--- Excerpted text Enclosed Below ---
I would like to thank all the reviewers who gave freely of their time and efforts to reviewing the manuscript. I would also like to acknowledge the editorial contribution of Joseph R. Davis, Davis & Associates, who helped polish the chapters and prepare them for the production process.
Purpose
Nitriding and ferritic nitrocarburizing in some ways can be seen as Cinderella processes in comparison to the other surface modification techniques, as it was around but often ignored. Though the begining of nitriding can be traced to Adolph Machlet who applied for a patent in 1908 followed by Dr. Adolph Fry’s patent in 1922, it was considered in many areas as “a new process” when Drs. Wehnheldt and Berghaus developed the ion nitride process in 1932. Many fine metallurgists have contributed to the growth in our knowledge of the subject of nitriding. I have attempted to bring together all of their work by capturing the accumulated knowledge about the process in a book that will contribute to the continued growth of the nitriding process. The bell has not struck midnight on the subject of nitriding, however. Its technology, the refinement of its control, and most of all, our understanding of the process and methods will continue to grow. I expect the technology will be adapted for application to nonferrous metals, such as aluminum and the refractory metals.
This book is intended to assist all of the practitioners of the technology in the day-to-day process operation of nitriding and ferritic nitrocarburizing. The contents are based upon my lifetime of experience and the knowledge gained from my peers. I hope that you, the reader, will gain some useful knowledge about the subject of nitriding and its derivative process techniques.
--- End of Enclosed Excerpted text ---
__Work item__:
In the preface on nitriding, who developed the ion nitride process in 1932?
--- Given information Enclosed Below ---
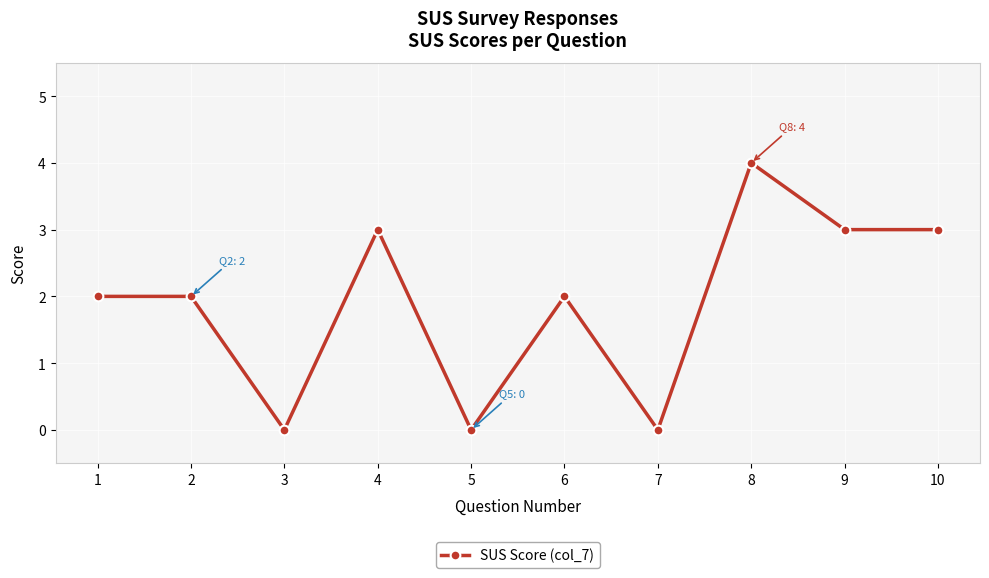

What is the value of the 6th point from the left?

2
--- End of Enclosed Given information ---
__The answer__:
Drs. Wehnheldt and Berghaus